Sergeant York (1941) A well-made, well-acted, well-regarded classic, but I just can’t get past its questionable politics. Whatever endearing qualities are found in the film’s first half, which follows Alvin York as he transforms from rabble-rouser to pacifist via religion, are completely lost by its second half, in which York, drafted into WWI duty, discovers the footnote to “thou shalt not kill” that reads “unless they’re Germans.” Released just as America was entering WWII, York bends over backwards to convince both its title character and the audience that conscientious objectors are wusses and God is totally cool with blowing away some Jerrys. York isn’t allowed to suffer from his wartime ordeal (minus a single throwaway moment where he admits he sorta feels plumb sorry about the whole thing), and the script’s jingoistic slant refuses to allow the characters to dig deep into any of the philosophical issues raised.
Tinker Tailor Soldier Spy (2011) Dry as a bone, so subtle it’s barely a whisper, and rather hypnotic in its distinctive style of refusing to say any more than it needs, Tinker Tailor avoids becoming frustrating because it’s just so well done. This is a film that not only trusts the audience to keep up, it challenges us to do so, dealing out its story in somber silence, stolen glances, and barely-there expositions. It’s a two hour enigma where the best pieces of the puzzle are the characters themselves, men and women haunted by knowing what they know, obsessed over what they don’t.

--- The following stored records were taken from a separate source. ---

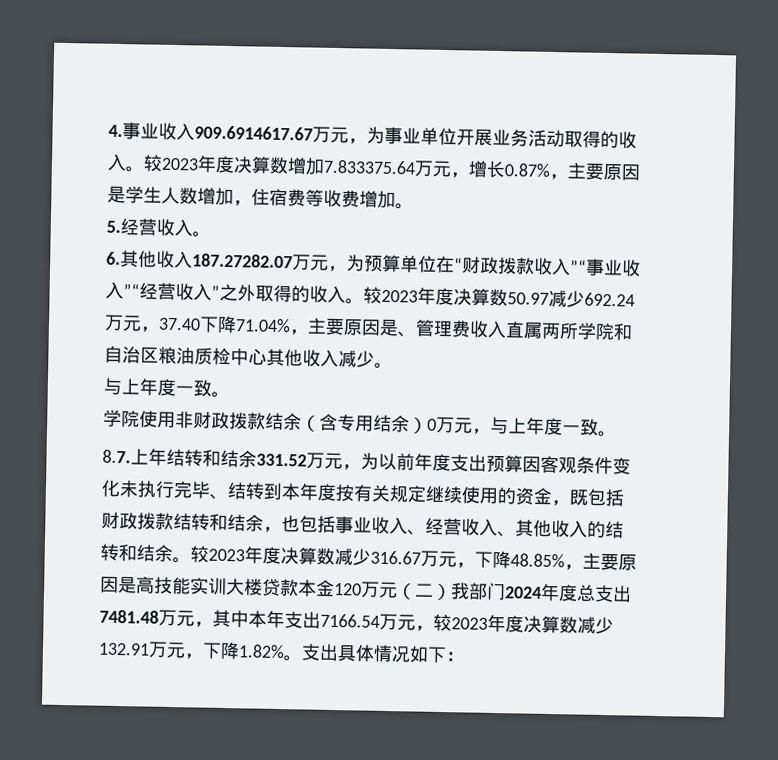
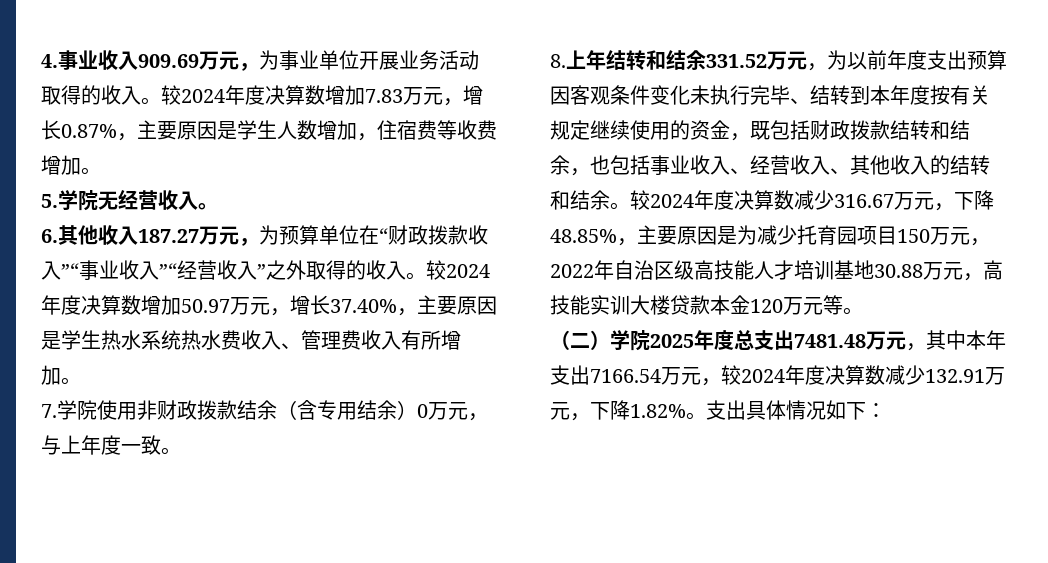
[194,125,313,141] 909.6914617.67 -> [138,54,199,68] 909.69
[161,155,416,175] 2023年度决算数增加7.833375.64 -> [181,85,403,105] 2024年度决算数增加7.83
(121, 227) none -> [58,190,118,211] 学院无
[192,253,293,269] 187.27282.07 -> [138,229,199,243] 187.27
[381,287,635,308] [104,314,633,341] [104,345,393,370] [103,377,230,399] 2023年度决算数50.97减少692.24万元，37.40下降71.04%，主要原因是、管理费收入直属两所学院和自治区粮油质检中心其他收入减少。 // 与上年度一致。 // -> [446,264,490,278] [41,295,497,316] [41,330,461,350] [41,365,81,385] [41,404,57,418] 2024年度决算数增加50.97万元，增长37.40%，主要原因是学生热水系统热水费收入、管理费收入有所增加。 // 7.
[102,449,131,464] 8.7. -> [550,54,566,68] 8.
[208,548,245,562] 2023 -> [650,194,694,208] 2024
(137, 585) none -> [737,225,990,246] [550,260,983,281] 为减少托育园项目150万元，2022年自治区级高技能人才培训基地30.88万元，
[396,582,542,601] （二）我部门2024 -> [823,295,863,315] [550,330,694,351] 等。 // （二）学院2025
[451,617,488,630] 2023 -> [741,369,785,383] 2024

Beauty and the Beast (1991) So it’s twenty years later, and I still can’t stand this film. Can’t stand the story, can’t stand the characters, definitely can’t stand the sketchy finale. Granted, I don’t hate it like I used to – I’ve come to admire the animation and the music well enough – but that’s faint praise. (Guess what? The same thing goes for The Lion King.)

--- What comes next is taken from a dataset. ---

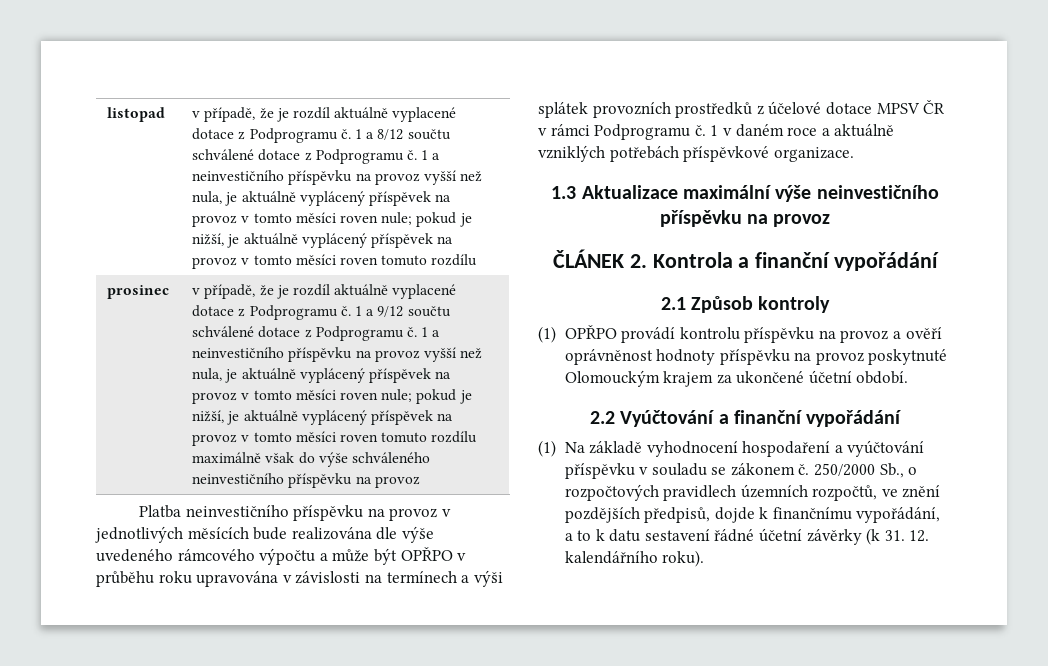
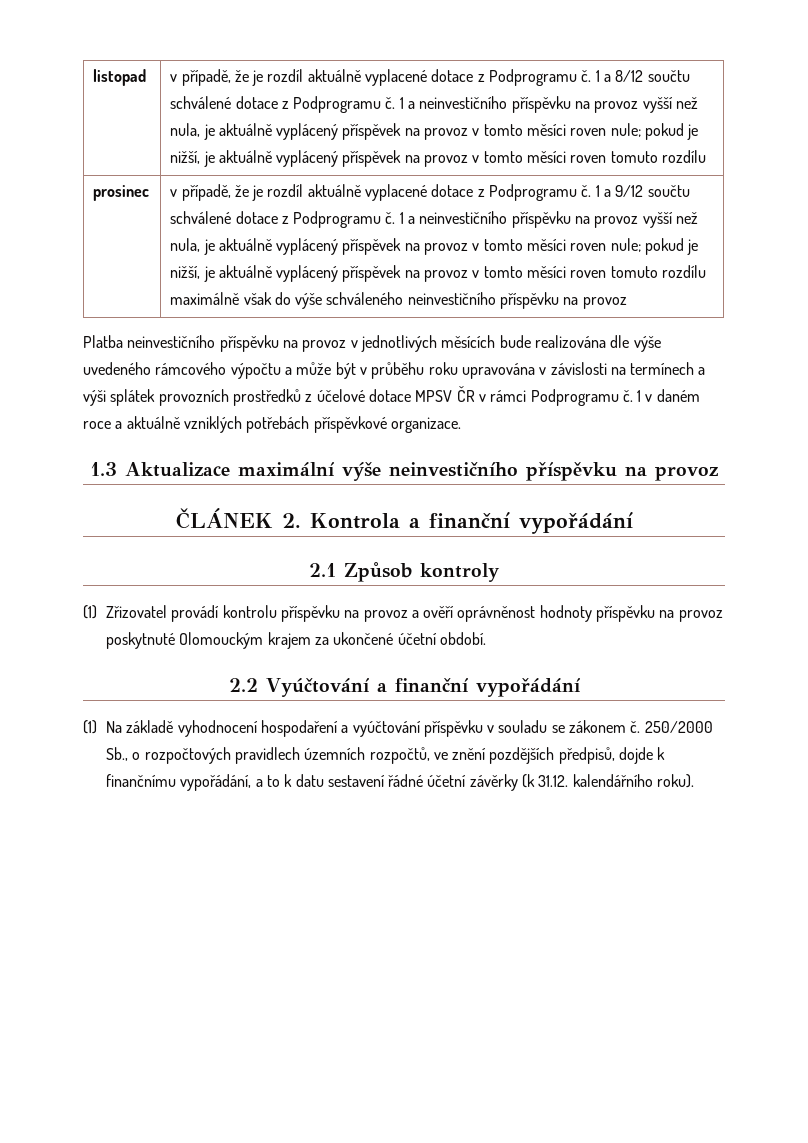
[400,547,453,561] OPŘPO -> (356, 370) none
[564,325,617,339] OPŘPO -> [105,605,167,618] Zřizovatel
[884,530,930,542] 31. 12. -> [538,775,569,787] 31.12.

Titanic (1953) The problem affects not only this telling of the Titanic tale but also most others, including James Cameron’s version: instead of finding drama in the details of the ship’s voyage itself (as in A Night to Remember), the script opts to create a fictional story (in this case, some family shenanigans, including Robert Wagner singing, because why not?) which ultimately could take place anywhere; the sinking ship setting is just an easy way to resolve the melodrama. And as with Cameron’s film, things don’t really perk up until the ship hits that iceberg, and by that point, it’s almost too late. The effects are marvelous and the last half hour displays a couple rock-hard dramatic punches, but for the most part, it’s as if the ship is an afterthought, which lessens the impact of what should have been a stunning finale.